Group-level correlation of the eight ROIs between test and retest sessions. Reproducibility of $t$-values between the two sessions was assessed for [${\mathrm{O}}_2\mathrm{Hb}$] and [HHb] of the right and left hand grasping tasks. $t$-values give an indication of the quality of the measured hemodynamic response. For each task, the correlation plots for the eight ROIs averaged over all subjects are shown. (a) Results for NR $t$-values. (b) Results for regressed (after SCR). Gray areas indicate the $t$-value range of statistical significance (i.e., 22 for no regression and 30 for SCR). Pearson’s correlation coefficient, its confidence bounds, and $p$-values between days are displayed in the upper left corner of each scatter plot. Data points are labeled with the ROI number, and the red dashed line indicates the confidence bounds.

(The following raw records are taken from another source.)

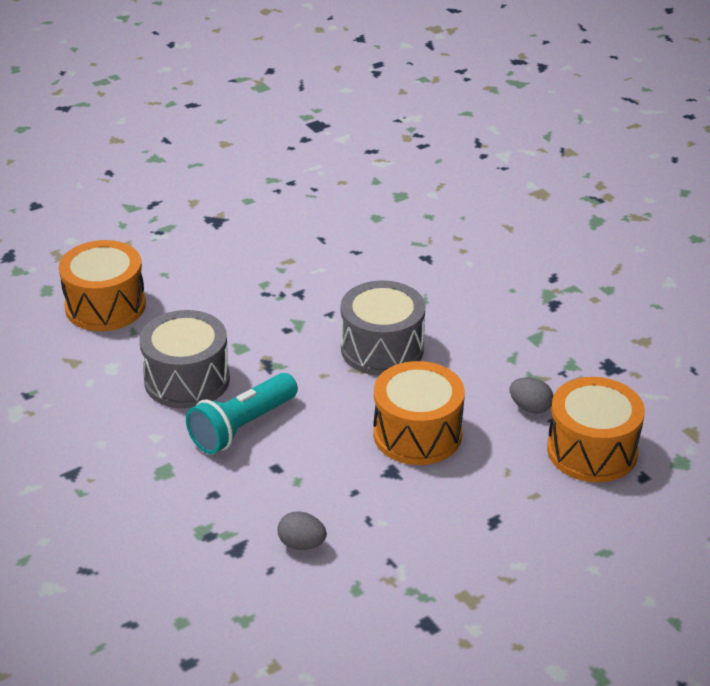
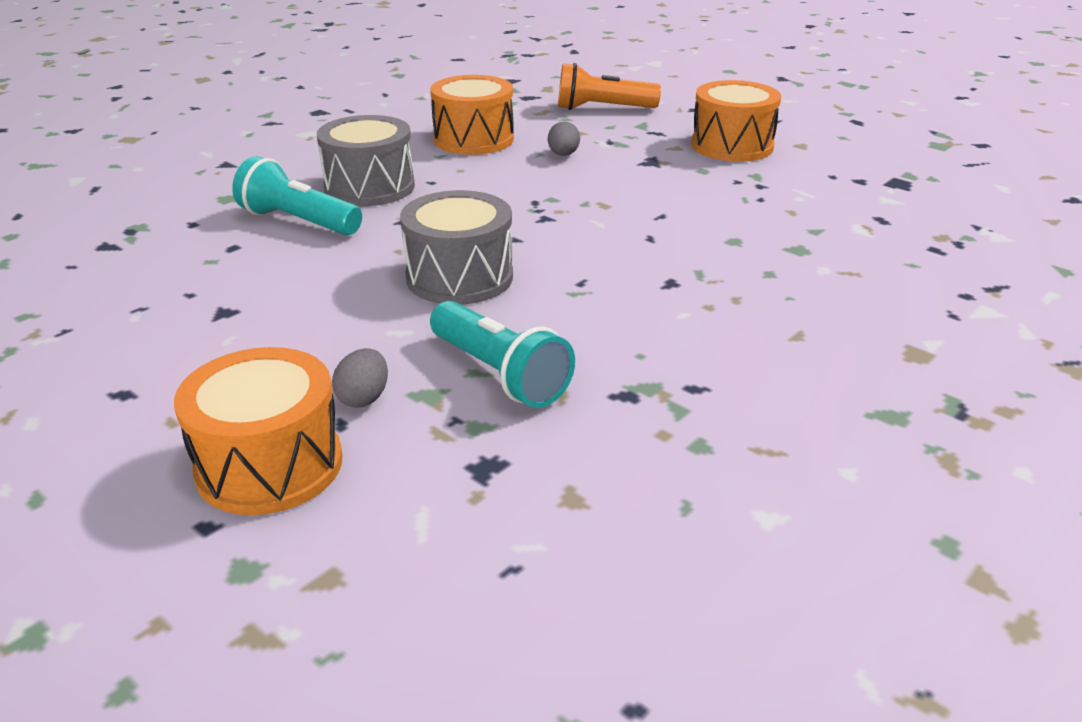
camera: 75 degrees right, 5 degrees down
(74, 219) = (602, 109): none -> orange flashlight
(302, 544) = (106, 276): grey egg -> grey egg (563, 155)
(417, 434) = (296, 319): orange drum -> orange drum (732, 146)
(518, 348) = (499, 374): none -> turquoise flashlight

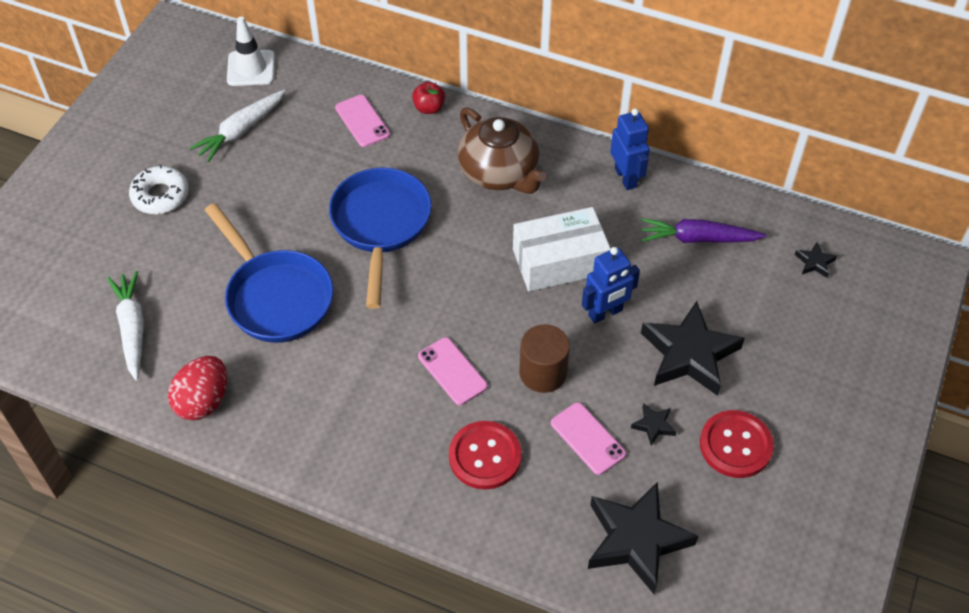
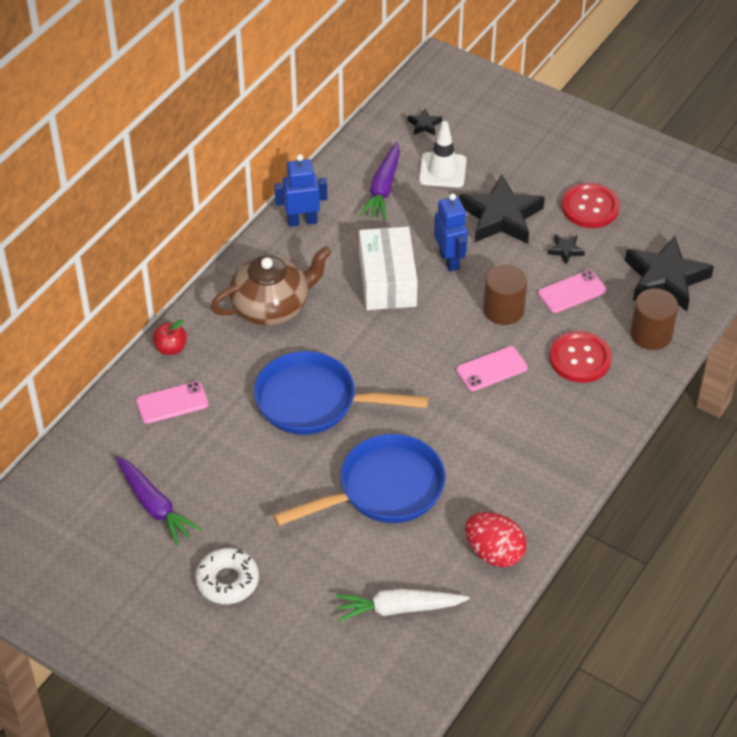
camera: 80 degrees left, 5 degrees down
(241, 131) = (155, 506): white carrot -> purple carrot
(251, 68) = (61, 492): white traffic cone -> white traffic cone (442, 170)
(539, 530) = (651, 334): none -> brown cylinder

In Figs. 8Fig. 9–10, the block averages of each subjects are shown for the right and left hand grasping tasks. Individual patterns for individual subjects become apparent. For example, there were subjects (e.g., S2, S3, and S4) exhibiting strong and easily visible hemodynamic responses, others (e.g., S1, S5, S15) having strong task-evoked systemic activity, and some (e.g., S7, S8, S14) showing no to minimal activation.

Fig. 8

Block average of [${\mathrm{O}}_2\mathrm{Hb}$] and [HHb] for subjects 1 to 5. The hemodynamic responses of the four runs per subject were averaged ($\text{mean}\pm \mathrm{SD}$) for each ROI. The spatial patterns for the right and left hand grasping tasks are shown. The gray bars indicate the task period when grasping with either the left or right hands was conducted. Units are in $\mu \mathrm{M}$.

Fig. 9

Block average of [${\mathrm{O}}_2\mathrm{Hb}$] and [HHb] for subjects 6 to 10. The hemodynamic responses of the four runs per subject were averaged ($\text{mean}\pm \mathrm{SD}$) for each ROI. The spatial patterns for the right and left hand grasping tasks are shown. The gray bars indicate the task period when grasping with either the left or the right hand was conducted. Units are in $\mu \mathrm{M}$.

Fig. 10

Block average of [${\mathrm{O}}_2\mathrm{Hb}$] and [HHb] for subjects 11 to 15. The hemodynamic responses of the four runs per subject were averaged ($\text{mean}\pm \mathrm{SD}$) for each ROI. The spatial patterns for the right and left hand grasping tasks are shown. The gray bars indicate the task period when grasping with either the left or the right hand was conducted. Units are in $\mu \mathrm{M}$.